By Rochelle De Lucia, CEO of King Price Insurance’s commercial division
By 2040, the world of mobility will look totally different from what it does today.
Gone will be the days of inefficient, polluting diesel and petrol-engined vehicles. In their place, fleets of self-driving electric vehicles will whiz us seamlessly to where we want to go. People will share rides, which means fewer cars on the road. There will be fewer accidents, cleaner air, fewer traffic jams – and less business for car insurers.
Well, that’s the theory, anyway. But we’ve got some way to go before we get there. Take electric vehicles (EVs), which are seen as one of the major trends shaping the global car insurance industry right now – but we’re barely scratching the surface of the trend in South Africa. Last year, purchases of hybrid and electric vehicles grew exponentially, but still only made up 2.5% of all new vehicle purchases. Autonomous vehicles aren’t even a discussion.
For us, the bigger trends in the car insurance industry are the rise in technology, connectivity, and embedded telematics; and the broader shift in mobility patterns and how we own cars.
The rise of the machines
The fact that technology is built into practically every car today is driving a steady rise in behaviour and usage-driven insurance, whereby your insurer collects a range of data about how, when and where you drive, and adjusts your premiums accordingly.
For us, a major trend in insurance is how we’re increasingly using artificial intelligence (AI) to calculate personalised premiums based on your individual risk profile, and to simplify the claims journey. Claims have traditionally been fragmented, complex and tedious, with input needed from a range of stakeholders. Today, our claims engine can adjudicate and approve minor claims almost instantly, with hardly any human intervention.
Mobility patterns are changing. Older generations swear by owning their own cars. Younger generations don’t. For them, cars aren’t status symbols.

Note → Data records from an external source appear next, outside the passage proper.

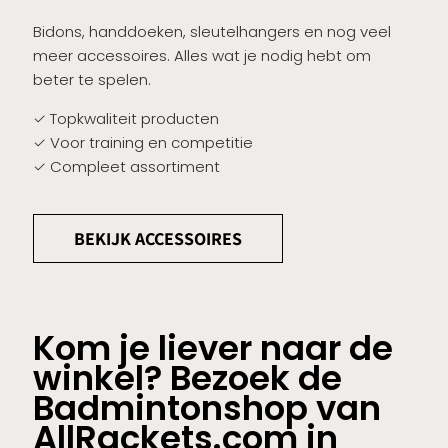
Bidons, handdoeken, sleutelhangers en nog veel
meer accessoires. Alles wat je nodig hebt om
beter te spelen.
✓ Topkwaliteit producten
✓ Voor training en competitie
✓ Compleet assortiment
BEKIJK ACCESSOIRES
Kom je liever naar de
winkel? Bezoek de
Badmintonshop van
AllRackets.com in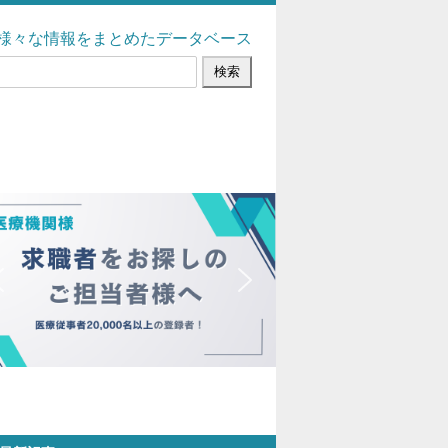
様々な情報をまとめたデータベース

They’re a means of getting from A to B.
What this means from an insurance point of view is a reduction in personal car ownership, which will mean a reduction in personal car insurance. Still, someone will own the cars, and will have to insure them. There will always be cars. They’ll just be insured differently.
The EV question
There’s no doubt that EVs are going to become a way of life in South Africa sooner than we think. And if you own an EV, your insurance experience will be similar to that of a conventional vehicle. You’ll probably pay a bit more to insure an EV, because it’s more expensive than your average vehicle, and they cost more to repair than conventional cars. But the standard factors, like your age, claims history and where you live will still be the biggest determining factors of your personal risk.

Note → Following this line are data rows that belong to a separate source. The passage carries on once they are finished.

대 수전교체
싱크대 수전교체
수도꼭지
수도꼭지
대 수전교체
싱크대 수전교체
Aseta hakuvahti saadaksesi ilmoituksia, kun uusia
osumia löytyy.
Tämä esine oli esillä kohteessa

By the same token, the theft risk for an EV could drop, especially in the early days of EV adoption, as they will be both difficult to steal and hard to dispose of.
The bigger change would be if you choose to install charging equipment at your home. This type of equipment will have to be installed professionally and connected to the building’s power grid, and will have to be noted on your policy schedule to ensure that issues like power surges are covered.
This will have an impact on your buildings insurance, and you should preferably discuss this with your insurer or broker before you install any charging equipment at a residence.
Now, if you’ll excuse me, my car is waiting.